§ Work instructions:
From the listing below, extract every line in which the word "none" appears.

>>>

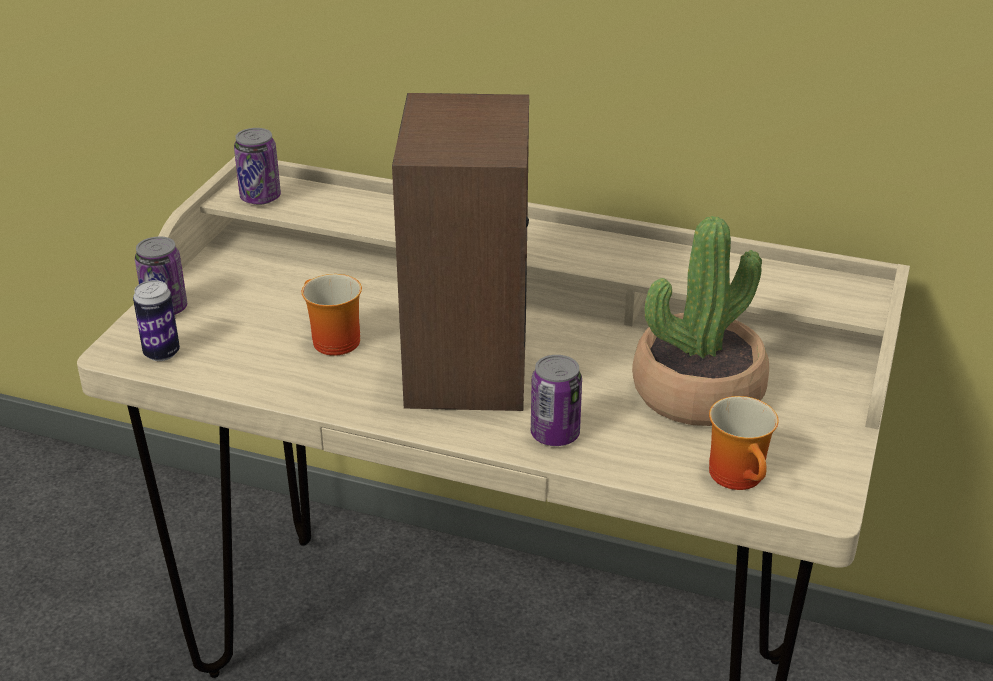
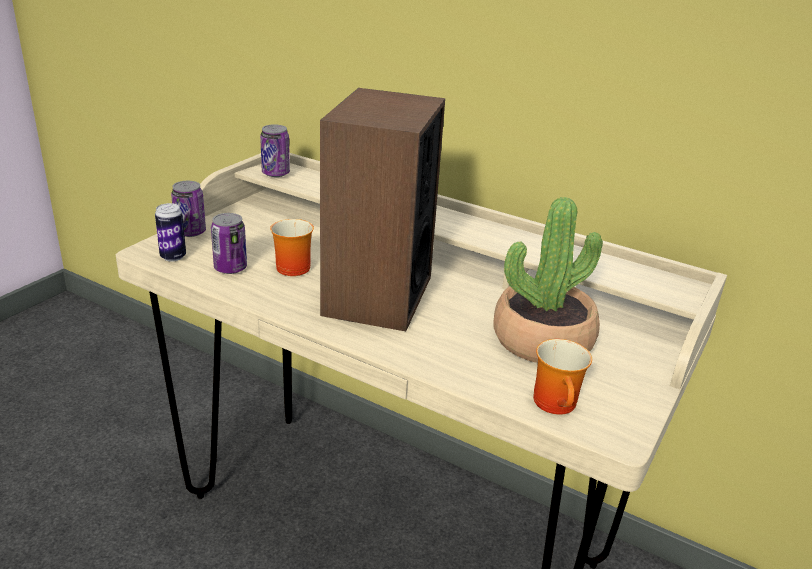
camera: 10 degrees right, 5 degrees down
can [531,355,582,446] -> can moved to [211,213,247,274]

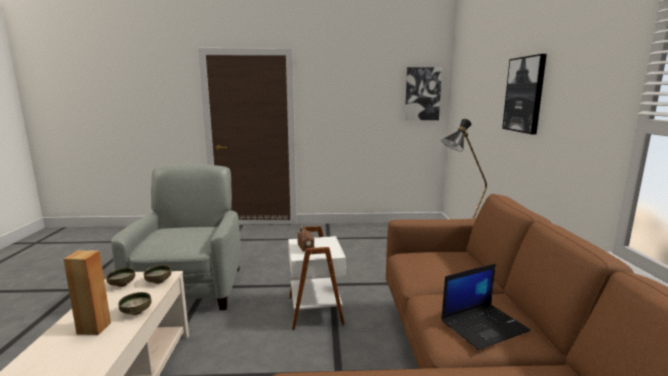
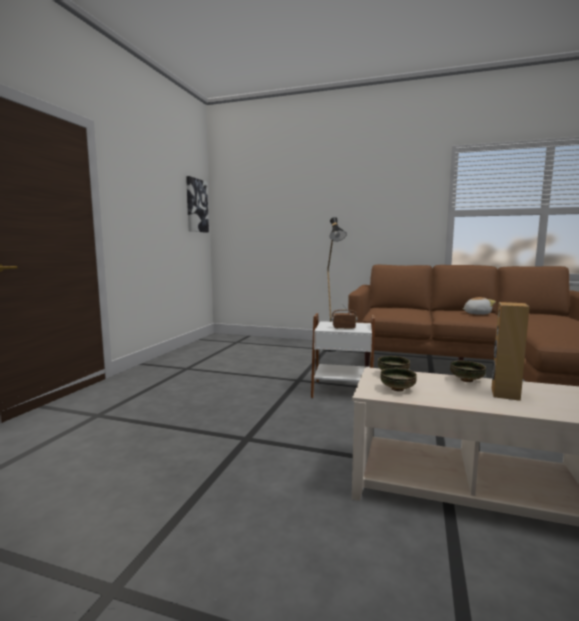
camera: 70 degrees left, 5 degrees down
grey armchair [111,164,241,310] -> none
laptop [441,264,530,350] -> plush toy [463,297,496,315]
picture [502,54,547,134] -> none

<<<

§ Output:
grey armchair [111,164,241,310] -> none
picture [502,54,547,134] -> none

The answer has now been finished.